Tekst źródłowy:
Wielkie oczekiwania kibiców i całej koszykarskiej Polski – te dwie rzeczy od samego początku wskazywały na to, że mecz o Superpuchar Polski będzie zażarty. Niestety, nie spodziewano się porażki Stelmetu BC we własnej hali – goście z Radomia zwyciężyli 81:77.
Kibice długo wyczekiwali pierwszego pojedynku w Twierdzy CRS. Ponad trzy tysiące fanów zgromadzonych w niedzielny wieczór w hali Centrum Rekreacyjno-Sportowego z radością powitali mistrzów Polski w nowym sezonie. Tym bardziej, gdy pierwszy mecz rozpoczynamy w komplecie…
Pierwsze akcje w wykonaniu obu zespołów wyglądały mocno chaotycznie – niemoc przełamał Michał Sokołowski po półtorej minuty. Szybko odpowiedział jednak Karol Gruszecki rzutem z dystansu. Mimo to radomianie wyszli na nieznaczną przewagę, głównie za sprawą akcji Garego Bella (9:5). Świetnie zza łuku spisywał się również Tyrone Brazelton, którego dwie trójki utrzymywały Rosę na pięciopunktowym prowadzeniu 15:10. Sytuacja doprowadziła ostateczne do wzięcia czasu przez Artura Gronka przy stanie 17:13. Mimo interwencji do końca kwarty nie udało się zmienić znacząco wyniku spotkania – radomianie wygrywali po pierwszej kwarcie 20:15.
Druga kwarta to zdecydowany atak gospodarzy – szybko nadrobili część strat z pierwszej części, doprowadzając do stanu 20:22. Dobry okres gry miał James Florence, który szybko zdobył 5 punktów, dając remis 22:22. W ciągu dwóch minut Stelmet BC zdołał w końcu wyjść na prowadzenie 25:24. Od tego momentu żadna z drużyn nie uzyskiwała znaczącej przewagi, jednak mniej zadowolony był coach Gronek – gdy kolejne punkty zdobył Brazelton (31:30), poprosił o drugi czas.

Polecenie A: Jakim wynikiem zakończył się mecz o Superpuchar Polski opisany w relacji z meczu?
Polecenie B: Przepisz bez zmian z relacji z meczu fragment od słów „Druga kwarta to” aż do słów „o drugi czas.”.

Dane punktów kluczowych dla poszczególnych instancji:
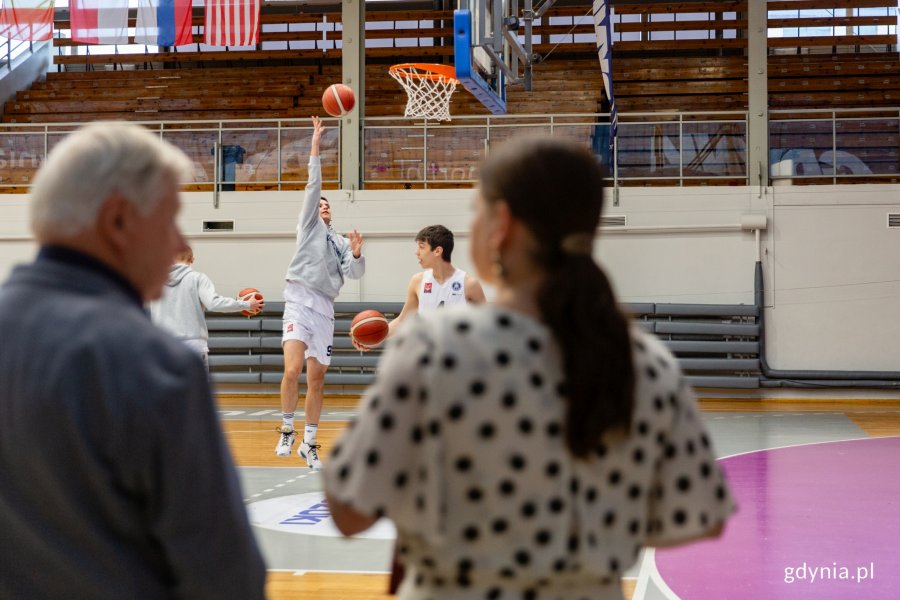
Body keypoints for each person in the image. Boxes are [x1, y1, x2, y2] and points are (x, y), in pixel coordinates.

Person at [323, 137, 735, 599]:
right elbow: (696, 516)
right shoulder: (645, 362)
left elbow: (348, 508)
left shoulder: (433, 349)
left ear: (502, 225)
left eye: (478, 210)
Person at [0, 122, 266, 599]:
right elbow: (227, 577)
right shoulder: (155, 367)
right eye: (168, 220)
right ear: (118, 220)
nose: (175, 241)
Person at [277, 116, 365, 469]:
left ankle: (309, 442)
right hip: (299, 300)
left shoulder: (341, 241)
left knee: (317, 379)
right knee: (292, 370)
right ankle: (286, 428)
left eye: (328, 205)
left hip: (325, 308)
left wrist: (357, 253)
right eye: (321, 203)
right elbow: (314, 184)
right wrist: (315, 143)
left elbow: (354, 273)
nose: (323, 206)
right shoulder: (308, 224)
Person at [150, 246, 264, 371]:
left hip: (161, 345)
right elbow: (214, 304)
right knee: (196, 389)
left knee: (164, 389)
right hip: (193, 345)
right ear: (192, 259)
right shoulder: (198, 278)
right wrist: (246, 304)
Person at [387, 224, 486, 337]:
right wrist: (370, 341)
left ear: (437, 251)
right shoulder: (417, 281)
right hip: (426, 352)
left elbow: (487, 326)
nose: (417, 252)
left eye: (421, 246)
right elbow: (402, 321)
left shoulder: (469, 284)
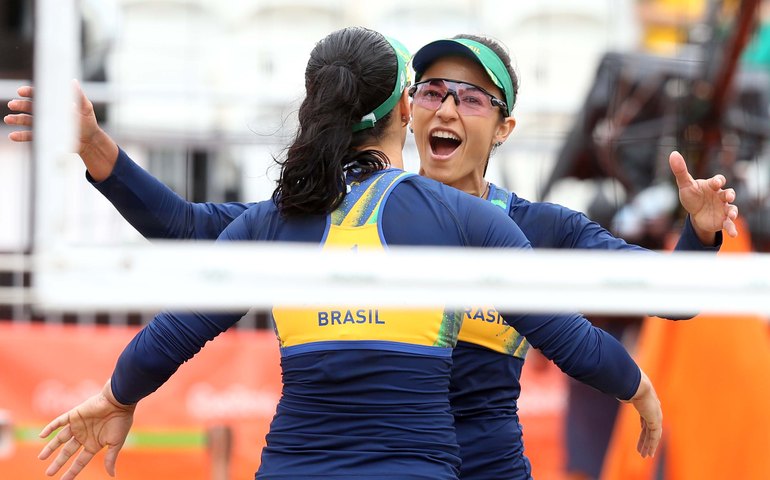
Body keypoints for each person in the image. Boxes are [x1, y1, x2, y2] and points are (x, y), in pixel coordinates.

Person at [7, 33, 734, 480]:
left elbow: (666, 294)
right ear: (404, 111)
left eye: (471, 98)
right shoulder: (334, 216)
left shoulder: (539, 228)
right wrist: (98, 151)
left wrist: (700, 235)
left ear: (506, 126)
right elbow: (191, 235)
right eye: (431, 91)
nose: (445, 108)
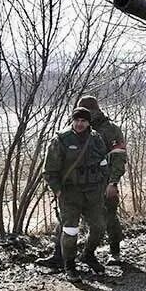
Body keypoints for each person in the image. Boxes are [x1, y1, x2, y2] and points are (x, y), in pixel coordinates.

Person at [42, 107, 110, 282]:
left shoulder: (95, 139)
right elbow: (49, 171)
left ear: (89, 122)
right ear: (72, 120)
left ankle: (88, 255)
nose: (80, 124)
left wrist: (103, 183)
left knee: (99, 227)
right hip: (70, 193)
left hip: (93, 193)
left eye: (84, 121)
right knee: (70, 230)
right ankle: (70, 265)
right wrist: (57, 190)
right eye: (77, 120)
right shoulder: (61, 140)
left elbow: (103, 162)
==
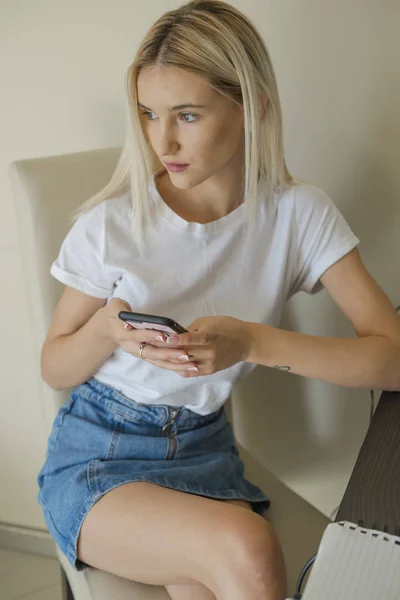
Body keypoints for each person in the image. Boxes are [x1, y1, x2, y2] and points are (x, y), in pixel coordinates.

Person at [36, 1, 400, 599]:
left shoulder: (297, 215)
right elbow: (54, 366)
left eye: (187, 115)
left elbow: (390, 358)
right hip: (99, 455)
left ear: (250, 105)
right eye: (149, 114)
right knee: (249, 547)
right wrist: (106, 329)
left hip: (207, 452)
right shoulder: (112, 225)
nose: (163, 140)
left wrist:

Odpowiedź pisemna A: Goście z Radomia wygrali ze Stelmetem BC 81:77.

Odpowiedź pisemna B:
Druga kwarta to zdecydowany atak gospodarzy – szybko nadrobili część strat z pierwszej części, doprowadzając do stanu 20:22. Dobry okres gry miał James Florence, który szybko zdobył 5 punktów, dając remis 22:22. W ciągu dwóch minut Stelmet BC zdołał w końcu wyjść na prowadzenie 25:24. Od tego momentu żadna z drużyn nie uzyskiwała znaczącej przewagi, jednak mniej zadowolony był coach Gronek – gdy kolejne punkty zdobył Brazelton (31:30), poprosił o drugi czas.